Election 2007: Choices in Galway West ?

Has anyone seen a recent poll for Galway West? (In the Irish General Election, that is). The last poll was March 26th, which is way out-of-date : long prior to the election being called, before the Cryptosporidium Crisis, etc.

The result is, I'm in the unusual position of having to make a decision. Ordinarily I'd vote Number 1 for Niall O'Brolcháin (Green) and 2. Micheal D. Higgins (Labour). Ireland uses the unusual Single Transferable Vote system, with multi-member constituencies. Galway West is a 5-seat constituency, and Micheal D. is a long-sitting TD, who most would have expected to be automatically returned. Niall O'Brolcháin is fairly new; he's a member of the City Council and current Mayor of Galway (thats a relatively powerless post in the Irish local council scheme of things, though). Unfortunately news from the Labour camp appears that too many people assume he will be automatically returned; the word they are getting on the street is "Yes, you'll be getting my no.2 ". But in the STV system, this could mean he wouldn't be in the running. Those votes for the Greens and others will perhaps stay with the Greens and won't transfer to him.

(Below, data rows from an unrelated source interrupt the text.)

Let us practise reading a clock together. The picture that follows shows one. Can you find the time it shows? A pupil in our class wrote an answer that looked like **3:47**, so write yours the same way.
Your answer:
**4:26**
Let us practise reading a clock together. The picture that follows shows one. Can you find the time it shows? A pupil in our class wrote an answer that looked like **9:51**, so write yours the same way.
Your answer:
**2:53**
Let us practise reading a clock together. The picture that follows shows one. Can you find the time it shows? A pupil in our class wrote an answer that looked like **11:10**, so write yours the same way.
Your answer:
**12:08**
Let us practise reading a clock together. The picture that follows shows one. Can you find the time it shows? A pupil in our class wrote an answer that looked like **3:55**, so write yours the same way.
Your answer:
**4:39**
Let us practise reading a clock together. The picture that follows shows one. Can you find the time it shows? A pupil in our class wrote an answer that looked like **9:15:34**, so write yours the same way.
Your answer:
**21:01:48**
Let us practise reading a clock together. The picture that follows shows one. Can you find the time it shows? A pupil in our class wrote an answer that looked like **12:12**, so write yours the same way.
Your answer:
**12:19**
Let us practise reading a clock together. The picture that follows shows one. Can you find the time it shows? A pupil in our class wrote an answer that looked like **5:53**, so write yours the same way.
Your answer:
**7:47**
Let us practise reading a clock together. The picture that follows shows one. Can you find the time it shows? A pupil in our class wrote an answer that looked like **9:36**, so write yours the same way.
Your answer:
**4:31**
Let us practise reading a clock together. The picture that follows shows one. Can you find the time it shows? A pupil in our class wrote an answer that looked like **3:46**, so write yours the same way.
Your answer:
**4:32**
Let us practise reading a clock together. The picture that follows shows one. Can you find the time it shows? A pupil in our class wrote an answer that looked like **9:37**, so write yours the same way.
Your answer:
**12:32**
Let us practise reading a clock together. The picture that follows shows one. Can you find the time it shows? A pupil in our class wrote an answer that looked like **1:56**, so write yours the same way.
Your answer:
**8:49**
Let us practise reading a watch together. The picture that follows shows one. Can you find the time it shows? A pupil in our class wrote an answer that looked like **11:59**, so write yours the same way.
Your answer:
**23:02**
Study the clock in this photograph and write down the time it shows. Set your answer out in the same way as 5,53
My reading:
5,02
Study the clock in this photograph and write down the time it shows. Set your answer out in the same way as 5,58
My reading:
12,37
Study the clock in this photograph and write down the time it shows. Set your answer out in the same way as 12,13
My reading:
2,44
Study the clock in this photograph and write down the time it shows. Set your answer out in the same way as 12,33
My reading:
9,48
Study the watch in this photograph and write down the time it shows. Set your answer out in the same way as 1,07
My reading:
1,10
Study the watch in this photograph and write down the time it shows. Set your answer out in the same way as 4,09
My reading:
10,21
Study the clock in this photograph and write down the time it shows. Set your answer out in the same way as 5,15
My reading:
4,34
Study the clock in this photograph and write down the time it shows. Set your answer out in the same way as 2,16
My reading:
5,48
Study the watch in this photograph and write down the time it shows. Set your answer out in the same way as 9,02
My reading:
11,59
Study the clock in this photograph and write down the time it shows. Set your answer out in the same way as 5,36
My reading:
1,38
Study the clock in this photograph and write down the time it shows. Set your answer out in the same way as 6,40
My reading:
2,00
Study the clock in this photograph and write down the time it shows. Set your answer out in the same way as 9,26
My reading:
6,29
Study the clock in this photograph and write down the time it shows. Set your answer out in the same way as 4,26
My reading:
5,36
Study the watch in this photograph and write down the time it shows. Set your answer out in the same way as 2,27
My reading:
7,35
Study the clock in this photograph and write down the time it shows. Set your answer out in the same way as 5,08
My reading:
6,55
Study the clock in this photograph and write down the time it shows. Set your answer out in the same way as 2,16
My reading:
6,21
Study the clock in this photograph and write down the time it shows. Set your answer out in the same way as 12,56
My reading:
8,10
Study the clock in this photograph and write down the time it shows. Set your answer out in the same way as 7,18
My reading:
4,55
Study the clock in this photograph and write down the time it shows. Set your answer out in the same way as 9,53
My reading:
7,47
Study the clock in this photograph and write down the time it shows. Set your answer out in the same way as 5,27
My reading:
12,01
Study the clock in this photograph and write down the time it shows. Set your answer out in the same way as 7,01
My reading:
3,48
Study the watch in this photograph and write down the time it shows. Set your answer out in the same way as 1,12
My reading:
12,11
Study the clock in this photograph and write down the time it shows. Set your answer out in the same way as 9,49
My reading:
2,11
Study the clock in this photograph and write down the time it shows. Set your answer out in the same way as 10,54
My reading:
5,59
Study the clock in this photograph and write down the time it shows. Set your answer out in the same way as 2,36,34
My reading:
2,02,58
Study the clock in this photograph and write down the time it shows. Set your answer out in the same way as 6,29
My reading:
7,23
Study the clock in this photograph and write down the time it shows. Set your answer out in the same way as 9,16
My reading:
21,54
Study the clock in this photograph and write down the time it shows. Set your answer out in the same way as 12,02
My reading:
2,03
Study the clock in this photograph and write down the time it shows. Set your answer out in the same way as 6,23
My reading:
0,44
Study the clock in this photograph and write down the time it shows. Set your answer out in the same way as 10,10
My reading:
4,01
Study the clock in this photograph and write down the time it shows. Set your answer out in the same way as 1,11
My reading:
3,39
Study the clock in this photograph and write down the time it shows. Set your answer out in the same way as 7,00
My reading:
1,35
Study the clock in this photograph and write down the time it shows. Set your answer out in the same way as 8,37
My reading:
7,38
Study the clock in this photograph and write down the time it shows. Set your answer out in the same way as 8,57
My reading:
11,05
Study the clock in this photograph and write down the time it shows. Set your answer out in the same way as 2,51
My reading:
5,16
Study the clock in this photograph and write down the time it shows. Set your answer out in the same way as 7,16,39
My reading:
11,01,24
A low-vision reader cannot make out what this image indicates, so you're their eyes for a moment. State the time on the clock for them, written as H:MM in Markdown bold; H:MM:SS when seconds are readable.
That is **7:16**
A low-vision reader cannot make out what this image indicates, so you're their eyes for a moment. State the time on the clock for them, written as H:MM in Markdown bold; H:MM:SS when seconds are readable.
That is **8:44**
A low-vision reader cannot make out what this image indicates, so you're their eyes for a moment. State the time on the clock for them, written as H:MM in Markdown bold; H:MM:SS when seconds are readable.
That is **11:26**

So the choice, Vote 1. Greens, which is my natural preference, or 1. Labour, in the hope of getting both Micheal D. and Niall elected? a poll of the current situation would help.

BTW, for voting geeks, following the link and reading about STV is worth it. It makes Irish election counts the most fun election counts in the World. One of the main arguments against electronic voting in Ireland has been that it would take all the fun out of the count, which would be over too soon ...

Irish, Schools and the Election

Well, theres a General Election here in Ireland on the 24 May, and the politicans are well and truly on the last lap of the campaign trail. We're a bit rural to see them all, for those who don't make it to the door, here's something to think about.

In Moycullen we are on the edge of the Gaeltacht. Various institutions, such as the main primary school, have been struggling to retain that status with the encroachment of the Béarla 'burbs (suburbs of the Gaeltacht where English dominates).

Our children go to Baile Nua, the villages' gaelscoil. To hold standards, the school has a policy of capping its current enrollment (to 84, I think), to keep class sizes small, until the potential intake is large enough to justify another teacher. Fair enough.

However this has the side-effect that, in an area supposedly set aside to protect the Irish language, students are necessarily turned away from the only Irish-language school in the Village. Any comments?